IL PRESENTE E IL FUTURO: COMBATTERE APATIA
ED ESTRANEITÀ E FAVORIRE L’IMPEGNO CIVILE
L’influenza di un lavoro congiunto di questo genere, che rientra a pieno titolo nei concetti di cittadinanza attiva, richiede, ovviamente, impegno costante da parte di tutti, investimenti costanti e spirito partecipativo e collaborativo tra cittadini, associazioni, imprenditori e amministrazioni locali. Le più recenti intitolazioni delle aree verdi di Guspini, i Giardini pubblici di via Marconi a Gioconda Beatrice Salvadori Paleotti (più conosciuta come Joyce Lussu, ndr) e la piazza nel quartiere di Is Boinargius a Nadia Gallico Spano, hanno visto una stretta collaborazione tra l’Assessorato alle Pari Opportunità, nella persona di Francesca Tuveri e la Commissione Pari Opportunità del Comune di Guspini, nella persona della sua Presidente Carmen Marongiu.

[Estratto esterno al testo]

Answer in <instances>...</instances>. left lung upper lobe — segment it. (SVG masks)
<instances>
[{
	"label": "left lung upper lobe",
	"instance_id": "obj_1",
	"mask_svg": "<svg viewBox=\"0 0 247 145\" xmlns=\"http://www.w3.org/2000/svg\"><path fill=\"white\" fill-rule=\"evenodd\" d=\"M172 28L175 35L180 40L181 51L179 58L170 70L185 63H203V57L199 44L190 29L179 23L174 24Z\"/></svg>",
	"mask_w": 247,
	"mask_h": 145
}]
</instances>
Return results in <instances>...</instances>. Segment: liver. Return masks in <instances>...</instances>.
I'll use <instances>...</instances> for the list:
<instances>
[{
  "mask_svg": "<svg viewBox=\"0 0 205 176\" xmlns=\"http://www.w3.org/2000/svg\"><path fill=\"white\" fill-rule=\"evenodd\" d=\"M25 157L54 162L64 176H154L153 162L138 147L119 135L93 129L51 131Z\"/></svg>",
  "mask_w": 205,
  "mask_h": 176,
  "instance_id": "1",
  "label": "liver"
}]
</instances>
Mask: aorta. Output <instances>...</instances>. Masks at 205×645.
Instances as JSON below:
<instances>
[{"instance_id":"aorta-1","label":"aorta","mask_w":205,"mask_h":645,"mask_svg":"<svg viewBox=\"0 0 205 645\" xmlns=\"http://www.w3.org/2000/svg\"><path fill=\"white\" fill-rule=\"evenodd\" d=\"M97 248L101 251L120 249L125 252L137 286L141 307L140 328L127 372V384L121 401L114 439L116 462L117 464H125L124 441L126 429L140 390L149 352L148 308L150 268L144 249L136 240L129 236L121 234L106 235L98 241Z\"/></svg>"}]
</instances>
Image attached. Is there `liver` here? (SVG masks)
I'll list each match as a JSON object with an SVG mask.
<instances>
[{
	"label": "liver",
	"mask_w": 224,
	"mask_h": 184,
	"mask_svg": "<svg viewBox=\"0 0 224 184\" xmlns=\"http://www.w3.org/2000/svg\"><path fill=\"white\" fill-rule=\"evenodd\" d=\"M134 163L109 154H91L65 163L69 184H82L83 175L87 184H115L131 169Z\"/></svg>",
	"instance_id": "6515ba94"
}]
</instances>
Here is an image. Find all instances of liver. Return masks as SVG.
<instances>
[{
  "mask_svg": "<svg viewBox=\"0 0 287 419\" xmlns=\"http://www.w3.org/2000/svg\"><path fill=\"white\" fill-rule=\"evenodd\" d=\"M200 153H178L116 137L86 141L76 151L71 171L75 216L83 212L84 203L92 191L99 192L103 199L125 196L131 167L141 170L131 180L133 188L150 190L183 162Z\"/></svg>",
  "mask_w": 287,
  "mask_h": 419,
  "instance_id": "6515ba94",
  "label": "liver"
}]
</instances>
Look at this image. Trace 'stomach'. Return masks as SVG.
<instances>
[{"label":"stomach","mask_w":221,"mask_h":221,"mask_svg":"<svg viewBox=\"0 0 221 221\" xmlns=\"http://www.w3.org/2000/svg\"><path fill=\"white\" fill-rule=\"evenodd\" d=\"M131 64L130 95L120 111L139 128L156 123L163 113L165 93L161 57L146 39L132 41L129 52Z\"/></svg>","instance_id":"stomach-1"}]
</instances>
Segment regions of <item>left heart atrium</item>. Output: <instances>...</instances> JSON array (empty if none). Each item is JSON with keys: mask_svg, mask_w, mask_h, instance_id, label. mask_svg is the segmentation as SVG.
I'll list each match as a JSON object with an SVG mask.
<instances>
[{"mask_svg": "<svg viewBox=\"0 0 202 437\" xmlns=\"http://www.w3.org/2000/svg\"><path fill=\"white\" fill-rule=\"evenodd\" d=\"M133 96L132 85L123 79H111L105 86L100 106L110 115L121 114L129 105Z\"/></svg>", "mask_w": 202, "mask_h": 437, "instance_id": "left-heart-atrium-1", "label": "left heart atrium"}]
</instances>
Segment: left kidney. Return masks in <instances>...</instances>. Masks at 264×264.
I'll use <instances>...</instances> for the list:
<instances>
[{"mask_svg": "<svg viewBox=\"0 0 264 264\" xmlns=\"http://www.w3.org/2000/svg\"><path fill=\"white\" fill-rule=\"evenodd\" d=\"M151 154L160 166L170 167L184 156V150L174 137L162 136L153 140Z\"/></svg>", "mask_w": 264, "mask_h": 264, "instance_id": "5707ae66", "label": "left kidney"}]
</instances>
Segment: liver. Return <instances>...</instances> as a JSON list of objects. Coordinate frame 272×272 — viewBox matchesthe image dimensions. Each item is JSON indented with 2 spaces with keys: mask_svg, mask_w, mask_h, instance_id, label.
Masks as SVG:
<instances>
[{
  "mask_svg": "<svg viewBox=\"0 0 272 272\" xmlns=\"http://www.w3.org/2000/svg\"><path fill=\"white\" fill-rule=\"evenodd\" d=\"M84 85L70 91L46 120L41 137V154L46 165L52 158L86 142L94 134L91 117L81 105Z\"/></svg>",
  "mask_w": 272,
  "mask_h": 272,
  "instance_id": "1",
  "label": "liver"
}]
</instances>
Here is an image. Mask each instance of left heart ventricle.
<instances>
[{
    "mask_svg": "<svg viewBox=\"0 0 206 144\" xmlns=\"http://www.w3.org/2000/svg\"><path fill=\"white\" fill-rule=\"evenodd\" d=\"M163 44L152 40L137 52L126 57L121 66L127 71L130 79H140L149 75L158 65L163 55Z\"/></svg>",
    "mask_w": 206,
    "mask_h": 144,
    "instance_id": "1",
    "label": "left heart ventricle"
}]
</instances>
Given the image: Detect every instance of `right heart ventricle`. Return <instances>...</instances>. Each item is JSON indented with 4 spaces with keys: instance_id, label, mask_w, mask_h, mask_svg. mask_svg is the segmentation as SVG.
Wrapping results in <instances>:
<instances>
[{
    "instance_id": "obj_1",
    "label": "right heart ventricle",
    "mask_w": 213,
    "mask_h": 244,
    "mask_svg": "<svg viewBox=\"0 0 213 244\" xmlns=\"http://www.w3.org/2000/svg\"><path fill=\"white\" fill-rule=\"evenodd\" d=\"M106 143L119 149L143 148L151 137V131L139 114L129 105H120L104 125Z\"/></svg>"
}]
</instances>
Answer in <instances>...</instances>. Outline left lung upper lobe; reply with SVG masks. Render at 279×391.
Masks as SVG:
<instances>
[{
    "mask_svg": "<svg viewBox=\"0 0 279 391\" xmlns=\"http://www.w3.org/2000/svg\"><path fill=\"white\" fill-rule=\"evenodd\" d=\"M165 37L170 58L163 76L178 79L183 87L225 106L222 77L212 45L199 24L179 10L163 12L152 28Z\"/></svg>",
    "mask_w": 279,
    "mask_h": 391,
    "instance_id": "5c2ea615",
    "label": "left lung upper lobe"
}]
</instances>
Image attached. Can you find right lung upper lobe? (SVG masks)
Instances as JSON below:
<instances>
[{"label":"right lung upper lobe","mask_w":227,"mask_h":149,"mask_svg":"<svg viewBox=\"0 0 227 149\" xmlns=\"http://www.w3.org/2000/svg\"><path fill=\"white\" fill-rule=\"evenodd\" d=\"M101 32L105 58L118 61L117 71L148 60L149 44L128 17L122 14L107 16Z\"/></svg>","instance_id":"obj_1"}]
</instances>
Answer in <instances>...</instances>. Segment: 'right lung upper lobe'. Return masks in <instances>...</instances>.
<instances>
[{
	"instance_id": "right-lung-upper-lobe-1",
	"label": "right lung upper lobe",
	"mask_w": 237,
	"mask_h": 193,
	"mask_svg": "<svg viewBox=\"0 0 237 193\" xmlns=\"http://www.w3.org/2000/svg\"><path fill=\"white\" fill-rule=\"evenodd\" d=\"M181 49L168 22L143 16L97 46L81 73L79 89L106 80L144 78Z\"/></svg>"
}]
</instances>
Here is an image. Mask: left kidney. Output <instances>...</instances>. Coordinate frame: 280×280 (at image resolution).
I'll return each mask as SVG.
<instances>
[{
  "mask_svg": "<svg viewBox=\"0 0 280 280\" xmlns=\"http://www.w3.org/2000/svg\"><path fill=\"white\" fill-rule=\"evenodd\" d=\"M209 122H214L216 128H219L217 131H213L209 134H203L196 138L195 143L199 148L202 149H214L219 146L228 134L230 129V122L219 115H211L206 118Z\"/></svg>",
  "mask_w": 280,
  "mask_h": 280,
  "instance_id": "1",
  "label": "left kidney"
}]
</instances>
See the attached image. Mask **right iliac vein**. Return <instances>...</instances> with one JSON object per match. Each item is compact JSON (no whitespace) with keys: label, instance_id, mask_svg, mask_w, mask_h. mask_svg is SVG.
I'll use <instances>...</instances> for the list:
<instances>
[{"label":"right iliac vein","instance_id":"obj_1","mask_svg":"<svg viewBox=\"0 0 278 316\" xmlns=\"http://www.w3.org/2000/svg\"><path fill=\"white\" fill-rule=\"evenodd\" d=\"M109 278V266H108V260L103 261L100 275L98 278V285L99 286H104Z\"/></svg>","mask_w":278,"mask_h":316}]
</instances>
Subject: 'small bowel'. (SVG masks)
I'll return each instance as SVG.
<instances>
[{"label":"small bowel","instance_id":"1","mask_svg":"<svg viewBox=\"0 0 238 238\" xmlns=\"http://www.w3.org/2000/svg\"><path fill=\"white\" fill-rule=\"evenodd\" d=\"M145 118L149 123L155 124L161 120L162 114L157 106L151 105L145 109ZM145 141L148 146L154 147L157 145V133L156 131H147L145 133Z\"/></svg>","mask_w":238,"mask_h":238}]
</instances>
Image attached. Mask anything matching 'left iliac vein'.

Come aveva ricordato l’assessora Tuveri nel corso della cerimonia il valore dell’adozione di questo tipo di toponomastica identitaria al femminile per la comunità è quello di dare spazio – anche fisico – a due illustri personalità femminili particolarmente legate alla Sardegna, simboli di impegno politico-civile e di grande spessore culturale, che avevano entrambe investito sulle donne e sui più giovani, per costruire un orizzonte comune per un’umanità più giusta, nell’ipotesi di un futuro di pace e di uguaglianza sostanziale. «L’augurio, con quella buona dose di utopia che riempie di senso il nostro impegno quotidiano”, aveva testualmente detto Tuveri, “è di poter rigenerare la loro lezione anche oggi, così da moltiplicare le risorse a nostra disposizione e rigettare con forza quel vocabolario al rovescio dilagante, non sottovalutare la potenza dell’odio e fare di testimonianze come la loro un faro e una guida. E’ importante, è come ‘vaccinarsi’ da un virus epidemico per prevenire il pericolo di comunità disgregate dall’apatia provocata dalla non conoscenza, dalla non partecipazione, dalla non empatia, dall’estraneità agli eventi».
Come avevo avuto modo di scrivere in chiusura del precedente articolo, nell’ambito della partecipazione attiva ognuno di noi, ogni singolo cittadino o gruppo anche informale, può diventare protagonista di questi cambiamenti, portando proposte all’amministrazione comunale e alle istituzioni e utilizzando questo percorso come “piattaforma” di ricerca e di lavoro intergenerazionale, con un ampio coinvolgimento delle scuole e di varie associazioni presenti sul territorio.